Starting with the first line below, reproduce each line exactly until you have included the one bearing "right shoulder: (48, 76)".

[Dataset content]

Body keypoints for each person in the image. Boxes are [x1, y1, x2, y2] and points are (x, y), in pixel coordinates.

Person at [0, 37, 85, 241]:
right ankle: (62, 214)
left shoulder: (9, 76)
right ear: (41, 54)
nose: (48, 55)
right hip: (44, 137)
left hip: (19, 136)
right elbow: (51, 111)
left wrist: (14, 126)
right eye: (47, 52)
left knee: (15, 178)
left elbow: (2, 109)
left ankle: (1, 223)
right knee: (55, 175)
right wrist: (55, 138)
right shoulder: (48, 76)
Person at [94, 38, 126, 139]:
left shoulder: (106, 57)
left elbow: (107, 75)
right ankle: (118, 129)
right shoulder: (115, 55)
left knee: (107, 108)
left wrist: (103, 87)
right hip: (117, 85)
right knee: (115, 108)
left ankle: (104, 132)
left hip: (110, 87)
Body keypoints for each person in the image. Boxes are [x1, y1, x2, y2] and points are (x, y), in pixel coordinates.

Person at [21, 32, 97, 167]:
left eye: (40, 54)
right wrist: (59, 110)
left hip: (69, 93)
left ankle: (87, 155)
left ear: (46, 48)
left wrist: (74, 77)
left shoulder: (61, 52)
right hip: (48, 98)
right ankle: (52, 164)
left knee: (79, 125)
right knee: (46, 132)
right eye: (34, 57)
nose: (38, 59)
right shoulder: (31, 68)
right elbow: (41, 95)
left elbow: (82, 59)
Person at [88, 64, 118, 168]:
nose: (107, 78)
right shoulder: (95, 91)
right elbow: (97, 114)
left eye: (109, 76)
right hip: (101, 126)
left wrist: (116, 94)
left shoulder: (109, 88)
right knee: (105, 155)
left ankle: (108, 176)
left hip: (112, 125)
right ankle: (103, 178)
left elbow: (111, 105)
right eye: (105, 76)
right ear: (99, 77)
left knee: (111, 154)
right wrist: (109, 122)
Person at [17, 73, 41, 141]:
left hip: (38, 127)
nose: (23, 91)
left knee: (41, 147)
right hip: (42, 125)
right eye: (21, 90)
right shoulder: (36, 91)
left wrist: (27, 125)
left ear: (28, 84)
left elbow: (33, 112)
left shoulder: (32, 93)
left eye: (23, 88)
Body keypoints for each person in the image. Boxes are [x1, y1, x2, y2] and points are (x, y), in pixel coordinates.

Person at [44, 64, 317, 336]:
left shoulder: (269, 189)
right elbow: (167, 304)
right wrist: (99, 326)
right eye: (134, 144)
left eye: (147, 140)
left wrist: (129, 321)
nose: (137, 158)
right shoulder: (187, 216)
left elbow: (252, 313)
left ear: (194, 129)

[/Dataset content]

**Written response:**
Body keypoints for each person in the image. Boxes are [x1, y1, x2, y2] and points are (x, y), in pixel coordinates.

Person at [0, 37, 85, 241]:
right ankle: (62, 214)
left shoulder: (9, 76)
right ear: (41, 54)
nose: (48, 55)
right hip: (44, 137)
left hip: (19, 136)
right elbow: (51, 111)
left wrist: (14, 126)
right eye: (47, 52)
left knee: (15, 178)
left elbow: (2, 109)
left ankle: (1, 223)
right knee: (55, 175)
right wrist: (55, 138)
right shoulder: (48, 76)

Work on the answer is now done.